About seven years ago, I was invited by Merry Foresta—director of the Smithsonian Photography Initiative from 2000 to 2010—to participate in a project that was designed to explore and raise awareness of the fourteen-million-or-so photographs residing in various Smithsonian collections and archives. The challenge was both daunting and a dream come true, given my fascination with, and respect for, the roles photographic images play in visual culture and in the shaping of institutions as complex as the Smithsonian. In 2007, and while I was working as a creative consultant to the Photography Initiative, an idea for a new project began to form.
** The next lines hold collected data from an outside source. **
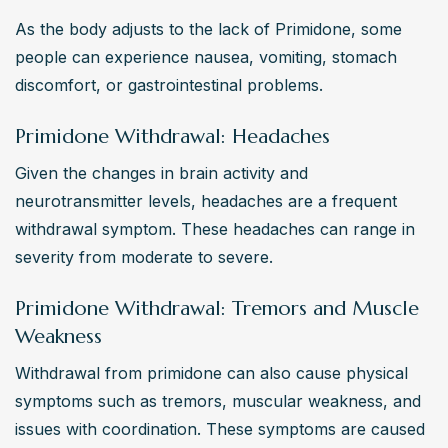
As the body adjusts to the lack of Primidone, some 
people can experience nausea, vomiting, stomach 
discomfort, or gastrointestinal problems.
Primidone Withdrawal: Headaches
Given the changes in brain activity and 
neurotransmitter levels, headaches are a frequent 
withdrawal symptom. These headaches can range in 
severity from moderate to severe.
Primidone Withdrawal: Tremors and Muscle
Weakness
Withdrawal from primidone can also cause physical 
symptoms such as tremors, muscular weakness, and 
issues with coordination. These symptoms are caused 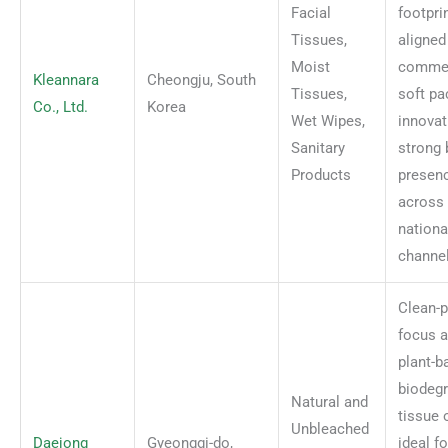
Facial
footpri
Tissues,
aligned
Moist
comme
Kleannara
Cheongju, South
Tissues,
soft pa
Co., Ltd.
Korea
Wet Wipes,
innovat
Sanitary
strong 
Products
presen
across
national
channel
Clean-p
focus 
plant-b
biodeg
Natural and
tissue 
Unbleached
Daejong
Gyeonggi-do,
ideal f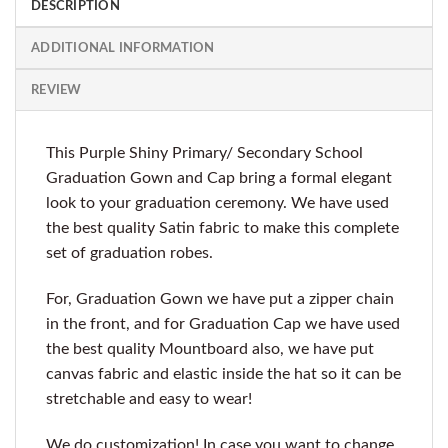
DESCRIPTION
ADDITIONAL INFORMATION
REVIEW
This Purple Shiny Primary/ Secondary School
Graduation Gown and Cap bring a formal elegant
look to your graduation ceremony. We have used
the best quality Satin fabric to make this complete
set of graduation robes.
For, Graduation Gown we have put a zipper chain
in the front, and for Graduation Cap we have used
the best quality Mountboard also, we have put
canvas fabric and elastic inside the hat so it can be
stretchable and easy to wear!
We do customization! In case you want to change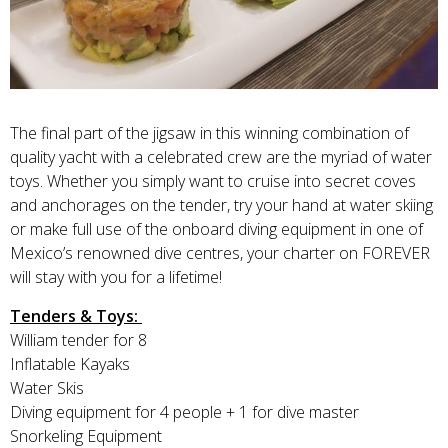
The final part of the jigsaw in this winning combination of
quality yacht with a celebrated crew are the myriad of water
toys. Whether you simply want to cruise into secret coves
and anchorages on the tender, try your hand at water skiing
or make full use of the onboard diving equipment in one of
Mexico’s renowned dive centres, your charter on FOREVER
will stay with you for a lifetime!
Tenders & Toys:
William tender for 8
Inflatable Kayaks
Water Skis
Diving equipment for 4 people + 1 for dive master
Snorkeling Equipment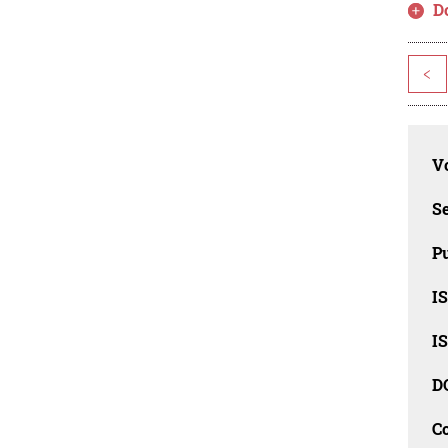
D
<
Vo
Se
Pu
I
I
D
C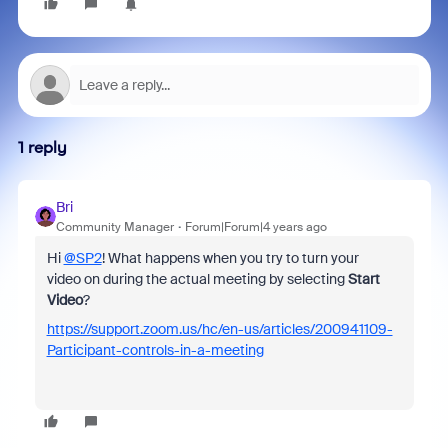
1 reply
Bri
Community Manager
Forum|Forum|4 years ago
Hi
@SP2
! What happens when you try to turn your
video on during the actual meeting by selecting
Start
Video
?
https://support.zoom.us/hc/en-us/articles/200941109-
Participant-controls-in-a-meeting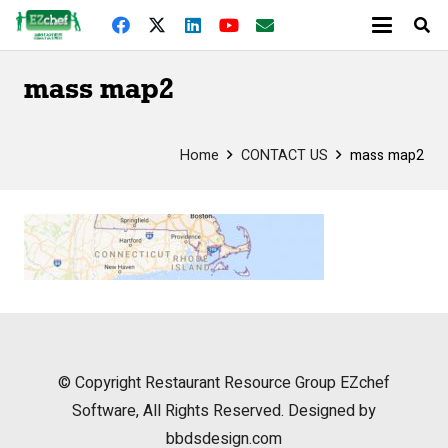
mass map2
Home
CONTACT US
mass map2
© Copyright
Restaurant Resource Group
EZchef
Software, All Rights Reserved. Designed by
bbdsdesign.com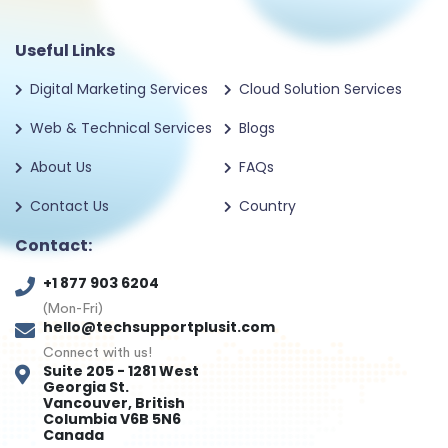
Useful Links
Digital Marketing Services
Cloud Solution Services
Web & Technical Services
Blogs
About Us
FAQs
Contact Us
Country
Contact:
+1 877 903 6204
(Mon-Fri)
hello@techsupportplusit.com
Connect with us!
Suite 205 - 1281 West
Georgia St.
Vancouver, British
Columbia V6B 5N6
Canada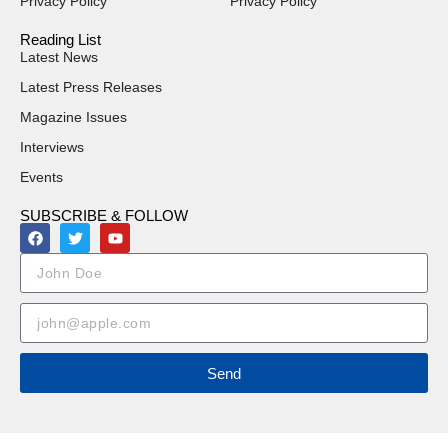
Privacy Policy
Privacy Policy
Reading List
Latest News
Latest Press Releases
Magazine Issues
Interviews
Events
SUBSCRIBE & FOLLOW
Send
In conversation with Smithsonian curators, researchers, and staff, it became increasingly obvious how all around the National Mall—and by extension, all around the world—we use photography for various reasons and to different ends. The more people I met with the clearer it became to me that photography, which most of us think of as a documentary tool is, more importantly, an active agent of change in our culture, work, and daily life.
Given the Photography Initiative’s innovative website and its role in facilitating the digitization of images across the Smithsonian, we created an online project—click! photography changes everything —to explore the medium’s utility, power, and reach. Working closely with Merry, Effie Kapsalis, Susannah Wells, and Catherine Shteynberg, I made lists of people we hoped to engage and whose inclusion would bridge a broad range of experiences and perspectives. While many project participants were affiliated with the Smithsonian, we reached out beyond the Smithsonian to, for example, artists; experts in the media, merchandizing, and medicine; photographic and digital innovators; celebrities and public figures; and students and teachers. We targeted people who study photography’s role in culture and everyday lives, as well as those who rely heavily on photographic imaging in their specific work, but are seldom asked to talk about when or why or how of what they do.
Each project participant was asked to consider how photography transformed their personal life or areas of professional interest. The interdisciplinary stories they told and the images they’ve shared—on the website, and now in the just-published book version of the project, Photography Changes Everything (Aperture/Smithsonian, 2012)—reveal that photography, far from being a shared language, is complex and subject to rules, specific criteria, and expectations that vary from one context and field to another. And if we tend to think of photographs as rear-view mirrors, the reality, as this project proves, is that photography aggressively moves us forward and in that process, changes what we see and want, where we go, what we do, who we are, and what we remember .
We never imagined, when we started exploring photographic images in Smithsonian collections, that we’d end up creating yet another archive, one filled with provocative, informative, and entertaining stories about photography itself. But we did. And now, with its online presence and in its new print version, the project is reaching audiences and triggering conversations we couldn’t have anticipated a few years back. A standing-room-only launch event for Photography Changes Everything was held in Los Angeles in June. Come this fall, a Washington, DC special event planned for September 12 and additional events in New York are yet to be announced. We’ll keep you posted on details and hope to see you at one or another!